Vehicle Extrication Basics: Phases, Tools, and Safe Patient Removal for Firefighters
Last updated: · 10 min read
Vehicle extrication is a core fire service skill. Every firefighter who responds to motor vehicle accidents needs a working knowledge of the extrication process, the tools involved, vehicle anatomy relevant to rescue, and how to safely hand off a packaged patient to EMS. This guide covers the seven phases of vehicle extrication, the tools used at each phase, and the modern vehicle hazards that have changed how rescue is done.
Jump to:Scene size-up and hazard control · Vehicle stabilization · Initial access · Medical care before extrication · Disentanglement · Patient removal · Transfer to EMS · Tools overview · Modern vehicle hazards · FAQ
Note: Vehicle extrication requires formal training (NFPA 1006) and hands-on practice with actual rescue tools. This guide provides foundational knowledge — it does not replace your department's extrication training program or your technician-level certification.
Phase 1: Scene Size-Up and Hazard Control
Before any firefighter approaches a crashed vehicle, the scene must be assessed for hazards. Rushing in without hazard control has killed rescuers.
Traffic hazard: Establish a safe work zone with cones, flares (if no fuel leaks), and apparatus positioned as a barrier. The approach lane and escape route for EMS must remain clear.
Fuel and fire hazard: Smell for fuel before cutting any electrical lines. Position a charged dry chemical or CO2 extinguisher at the vehicle before extrication begins. Know the difference between fuel fire (suppress and extricate) and post-collision fire (extrication is now an emergency).
Electrical hazard: If power lines are involved, keep all personnel back until the utility company verifies power is off. A live line on a vehicle makes every metal surface a potential electrocution hazard. No approach until power is confirmed off.
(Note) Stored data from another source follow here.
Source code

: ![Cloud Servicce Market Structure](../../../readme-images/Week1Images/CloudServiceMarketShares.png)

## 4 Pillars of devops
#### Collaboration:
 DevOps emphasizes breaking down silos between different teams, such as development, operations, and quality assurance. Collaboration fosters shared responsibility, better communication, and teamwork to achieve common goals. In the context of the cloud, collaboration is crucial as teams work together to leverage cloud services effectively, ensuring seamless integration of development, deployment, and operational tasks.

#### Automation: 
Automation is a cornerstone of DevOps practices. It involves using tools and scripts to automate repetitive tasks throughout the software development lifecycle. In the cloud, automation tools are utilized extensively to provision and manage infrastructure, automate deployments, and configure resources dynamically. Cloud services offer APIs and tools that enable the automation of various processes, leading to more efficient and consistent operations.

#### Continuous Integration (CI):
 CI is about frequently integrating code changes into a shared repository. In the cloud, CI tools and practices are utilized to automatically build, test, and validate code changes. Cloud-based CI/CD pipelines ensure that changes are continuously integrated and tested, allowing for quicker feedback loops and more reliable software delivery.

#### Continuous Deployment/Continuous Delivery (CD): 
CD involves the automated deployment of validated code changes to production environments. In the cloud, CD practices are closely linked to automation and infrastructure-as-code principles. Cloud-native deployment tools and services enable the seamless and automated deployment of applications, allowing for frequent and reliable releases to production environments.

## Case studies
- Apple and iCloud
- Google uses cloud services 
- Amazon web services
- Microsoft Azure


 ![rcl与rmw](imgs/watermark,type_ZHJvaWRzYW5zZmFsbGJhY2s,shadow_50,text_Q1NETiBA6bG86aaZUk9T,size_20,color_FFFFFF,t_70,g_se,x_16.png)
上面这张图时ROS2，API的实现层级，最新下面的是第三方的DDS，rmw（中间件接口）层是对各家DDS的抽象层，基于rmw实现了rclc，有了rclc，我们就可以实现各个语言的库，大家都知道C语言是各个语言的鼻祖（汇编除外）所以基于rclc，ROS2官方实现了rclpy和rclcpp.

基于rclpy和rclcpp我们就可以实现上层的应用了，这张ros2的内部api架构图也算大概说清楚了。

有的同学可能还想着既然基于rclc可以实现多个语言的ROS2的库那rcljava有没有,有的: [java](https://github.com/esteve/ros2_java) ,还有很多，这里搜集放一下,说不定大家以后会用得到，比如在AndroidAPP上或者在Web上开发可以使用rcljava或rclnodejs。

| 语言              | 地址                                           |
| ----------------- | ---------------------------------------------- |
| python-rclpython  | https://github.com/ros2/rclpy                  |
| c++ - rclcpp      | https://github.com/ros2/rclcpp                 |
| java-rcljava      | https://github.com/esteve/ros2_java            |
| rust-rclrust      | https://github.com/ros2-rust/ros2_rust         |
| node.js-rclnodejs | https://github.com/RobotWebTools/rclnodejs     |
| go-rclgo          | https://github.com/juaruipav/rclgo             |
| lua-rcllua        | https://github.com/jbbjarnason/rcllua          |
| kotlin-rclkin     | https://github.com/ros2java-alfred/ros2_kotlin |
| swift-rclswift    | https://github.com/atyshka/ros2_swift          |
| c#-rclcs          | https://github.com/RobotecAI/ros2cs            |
Vehicle position hazard: Is the vehicle stable? Upright, on its side, on its roof? Is it at risk of rolling, sliding, or falling? Stabilization must happen before any crew is under or inside the vehicle.
Phase 2: Vehicle Stabilization
An unstable vehicle can shift, roll, or fall during extrication — injuring rescuers and worsening patient injuries. Stabilization must be completed before any rescuer enters the vehicle.
Upright vehicle: Cribbing under the rocker panels at each corner, step chocks under the frame rails. Deflate tires if the vehicle is at risk of settling. Do NOT rely on the parking brake alone.
Vehicle on its side: Struts or cribbing on the underside to prevent rolling. Rope or chain from the frame to a fixed anchor point (apparatus, anchor strap) to prevent further roll. This is a more complex stabilization requiring trained rescuers.
Vehicle on its roof: Cribbing at each corner of the roof (A-pillar and D-pillar). If the roof is crushed or deformed, additional step chocks under the vehicle body. Personnel access through windows requires roof stabilization to be fully complete first.
Key cribbing principle: Box cribbing absorbs load from multiple directions. Always place cribbing in pyramid layers with cross-members for maximum stability. Single-layer cribbing under load can collapse.
Phase 3: Initial Access
Initial access provides a path to the patient for medical assessment before any major extrication begins.
Try before you pry: Always check if doors open normally before using tools. A significant number of crash victims can be accessed through existing openings. This saves time and patient trauma.
Window punch or spring-loaded tool: Tempered glass (side and rear windows) can be broken quickly with a center punch at the lower corner. Safety glass breaks into small, relatively safe pieces. Laminated windshield glass requires a different approach — it does not shatter cleanly.
Initial access goal: Get a rescuer to the patient for c-spine protection, airway assessment, and medical stabilization. This happens BEFORE major extrication on a stable patient.
Phase 4: Medical Care Before Full Extrication
Once initial access is established, medical care begins before the vehicle is cut apart. Protect the patient during extrication:
- Manual c-spine stabilization: A rescuer maintains inline cervical stabilization until a collar is applied and the patient is fully packaged. Movement during cutting and spreading can worsen spinal injuries without maintained spinal protection.
- Blanket protection: Cover the patient with a rescue blanket or heavy tarp before any cutting begins. Metal shards, glass particles, and hydraulic fluid are hazards during extrication.
- Eye and airway protection: The patient's eyes and airway must be covered and protected during glass removal and cutting operations.
- Monitor vital signs continuously: Patient condition can deteriorate during the extrication process. If condition worsens significantly, reassess whether a rapid extraction is needed over a controlled extrication.
Controlled vs. rapid extraction: Most extrications use a controlled approach to minimize further injury. If the patient has a compromised airway that cannot be managed in the vehicle, active cardiac arrest, or deteriorating shock with no immediate improvement, rapid extraction (immediate removal with minimal packaging) may be the appropriate choice. This is a medical decision made in coordination with your EMS personnel.